Unnamed: 0,averageRating
mean,6.616667
median,6.7
std,1.00063


In [52]:
sample_mean = agg_top.loc["mean"][0]
sample_median = agg_top.loc["median"][0]
sample_std = agg_top.loc["std"][0]
sample_mean

6.616666666666662

#### Confidence Interval

The researcher used a 95% confidence level that corresponds to the the middle 95% of the distribution. To do this, we obtained the critical value associated with this area which will correspond to the 97.5th percentile. 

The following is the formula to obtain the confidence interval of a population mean:
$$\bar{x} \pm z^* \frac{s}{\sqrt{n}}$$

In [46]:
z_star_95 = norm.ppf(0.975)
z_star_95

1.959963984540054

In [47]:
margin_of_error = z_star_95 * (sample_std / numpy.sqrt(60))
margin_of_error

0.2531895902495592

The 95% confidence interval is the sample mean $\pm$ the margin of error.

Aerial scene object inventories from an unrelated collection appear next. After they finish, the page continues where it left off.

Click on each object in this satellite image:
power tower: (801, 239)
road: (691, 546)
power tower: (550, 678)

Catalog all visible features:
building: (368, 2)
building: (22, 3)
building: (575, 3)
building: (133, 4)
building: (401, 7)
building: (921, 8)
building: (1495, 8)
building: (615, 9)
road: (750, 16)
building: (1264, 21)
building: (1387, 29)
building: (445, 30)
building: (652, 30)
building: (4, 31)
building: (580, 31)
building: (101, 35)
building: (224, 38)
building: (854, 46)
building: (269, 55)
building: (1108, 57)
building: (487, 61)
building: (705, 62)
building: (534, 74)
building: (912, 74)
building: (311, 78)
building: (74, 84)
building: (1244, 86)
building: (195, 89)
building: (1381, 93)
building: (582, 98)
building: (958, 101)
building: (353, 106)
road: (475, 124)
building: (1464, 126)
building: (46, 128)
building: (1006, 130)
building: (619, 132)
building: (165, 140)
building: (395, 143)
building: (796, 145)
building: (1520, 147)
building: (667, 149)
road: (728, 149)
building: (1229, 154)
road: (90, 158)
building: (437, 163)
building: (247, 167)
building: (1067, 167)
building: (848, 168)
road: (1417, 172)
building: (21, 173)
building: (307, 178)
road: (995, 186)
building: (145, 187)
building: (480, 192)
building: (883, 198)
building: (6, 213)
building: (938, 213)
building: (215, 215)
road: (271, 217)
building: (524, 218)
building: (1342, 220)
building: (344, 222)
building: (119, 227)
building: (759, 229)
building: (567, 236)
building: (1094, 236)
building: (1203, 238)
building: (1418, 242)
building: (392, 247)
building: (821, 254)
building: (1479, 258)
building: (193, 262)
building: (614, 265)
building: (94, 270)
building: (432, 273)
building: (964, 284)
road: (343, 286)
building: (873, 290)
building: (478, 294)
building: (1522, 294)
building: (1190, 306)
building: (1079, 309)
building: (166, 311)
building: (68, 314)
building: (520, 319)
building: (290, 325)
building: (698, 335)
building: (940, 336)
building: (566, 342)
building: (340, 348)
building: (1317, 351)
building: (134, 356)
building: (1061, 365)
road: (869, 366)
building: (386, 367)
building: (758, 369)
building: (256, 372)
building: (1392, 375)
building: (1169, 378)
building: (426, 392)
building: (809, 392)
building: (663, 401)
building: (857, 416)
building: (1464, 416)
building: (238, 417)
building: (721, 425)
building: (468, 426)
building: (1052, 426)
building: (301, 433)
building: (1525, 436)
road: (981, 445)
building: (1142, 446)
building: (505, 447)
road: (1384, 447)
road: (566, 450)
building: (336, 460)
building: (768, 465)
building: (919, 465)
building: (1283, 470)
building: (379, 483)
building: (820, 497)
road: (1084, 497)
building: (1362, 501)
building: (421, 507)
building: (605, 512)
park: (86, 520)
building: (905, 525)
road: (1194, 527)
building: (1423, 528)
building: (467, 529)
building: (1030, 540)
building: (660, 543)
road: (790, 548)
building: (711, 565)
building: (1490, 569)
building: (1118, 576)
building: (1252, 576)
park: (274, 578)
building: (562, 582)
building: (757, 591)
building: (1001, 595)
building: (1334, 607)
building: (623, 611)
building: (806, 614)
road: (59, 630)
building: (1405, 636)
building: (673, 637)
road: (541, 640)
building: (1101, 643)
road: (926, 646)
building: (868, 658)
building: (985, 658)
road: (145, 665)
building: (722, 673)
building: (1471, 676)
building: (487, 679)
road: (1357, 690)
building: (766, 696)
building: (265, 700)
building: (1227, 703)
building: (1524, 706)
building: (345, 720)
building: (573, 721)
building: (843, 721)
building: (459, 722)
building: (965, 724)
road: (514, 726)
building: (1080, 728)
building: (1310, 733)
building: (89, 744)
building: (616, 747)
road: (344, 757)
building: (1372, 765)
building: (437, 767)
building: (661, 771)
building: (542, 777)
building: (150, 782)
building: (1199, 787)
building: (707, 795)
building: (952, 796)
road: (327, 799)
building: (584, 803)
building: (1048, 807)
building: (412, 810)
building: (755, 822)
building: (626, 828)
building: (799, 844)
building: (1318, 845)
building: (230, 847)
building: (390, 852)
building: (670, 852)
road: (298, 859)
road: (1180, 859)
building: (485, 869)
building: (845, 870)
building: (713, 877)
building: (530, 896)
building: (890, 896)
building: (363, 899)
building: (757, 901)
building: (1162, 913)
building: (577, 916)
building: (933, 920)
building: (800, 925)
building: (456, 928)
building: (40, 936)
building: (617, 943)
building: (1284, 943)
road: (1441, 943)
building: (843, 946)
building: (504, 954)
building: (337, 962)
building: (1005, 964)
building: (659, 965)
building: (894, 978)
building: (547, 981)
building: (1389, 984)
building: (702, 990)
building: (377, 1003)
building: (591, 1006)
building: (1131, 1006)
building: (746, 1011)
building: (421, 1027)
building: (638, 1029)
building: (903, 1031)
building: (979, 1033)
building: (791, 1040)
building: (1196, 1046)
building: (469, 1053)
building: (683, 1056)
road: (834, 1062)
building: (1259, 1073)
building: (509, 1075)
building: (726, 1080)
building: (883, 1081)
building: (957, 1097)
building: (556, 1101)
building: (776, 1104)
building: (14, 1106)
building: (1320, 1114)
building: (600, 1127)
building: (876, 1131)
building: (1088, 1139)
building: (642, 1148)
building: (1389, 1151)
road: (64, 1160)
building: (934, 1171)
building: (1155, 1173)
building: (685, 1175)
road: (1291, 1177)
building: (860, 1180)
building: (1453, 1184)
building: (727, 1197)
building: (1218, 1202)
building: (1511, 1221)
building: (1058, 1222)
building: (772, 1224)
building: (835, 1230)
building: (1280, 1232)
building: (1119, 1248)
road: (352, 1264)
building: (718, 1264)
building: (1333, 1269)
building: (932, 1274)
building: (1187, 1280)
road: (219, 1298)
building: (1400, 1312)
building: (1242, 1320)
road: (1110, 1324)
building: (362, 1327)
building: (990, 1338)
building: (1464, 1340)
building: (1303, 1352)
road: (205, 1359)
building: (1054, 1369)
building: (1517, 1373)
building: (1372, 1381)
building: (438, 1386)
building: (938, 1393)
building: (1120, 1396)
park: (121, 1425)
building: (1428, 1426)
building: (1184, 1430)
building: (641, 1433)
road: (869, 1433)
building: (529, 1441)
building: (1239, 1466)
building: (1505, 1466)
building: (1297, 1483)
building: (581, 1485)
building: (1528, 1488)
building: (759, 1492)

6.534384295062455 ± 0.09097466203136048

The following is the confidence interval expressed as a range (minimum, maximum).

In [53]:
(sample_mean - margin_of_error, sample_mean + margin_of_error)

(6.3634770764171025, 6.869856256916221)

Since we've obtained the confidence interval of the population mean, we would want to know if the true mean value of the population would belong to the given range. To do this, we used the `averageRating` from the three_top_genres and extracted its mean.

In [55]:
three_top_genres.agg({"averageRating": "mean"})

averageRating    6.523955
dtype: float64

##### Conclusion

The result shows that the true mean of the population belongs to the confidence interval. With that, we can say that we’re 95% confident that the true average rating of Drama, Action & Adventure, and Sci-Fi & Fantasy movies lies between the values __6.3635__ and __6.8699__.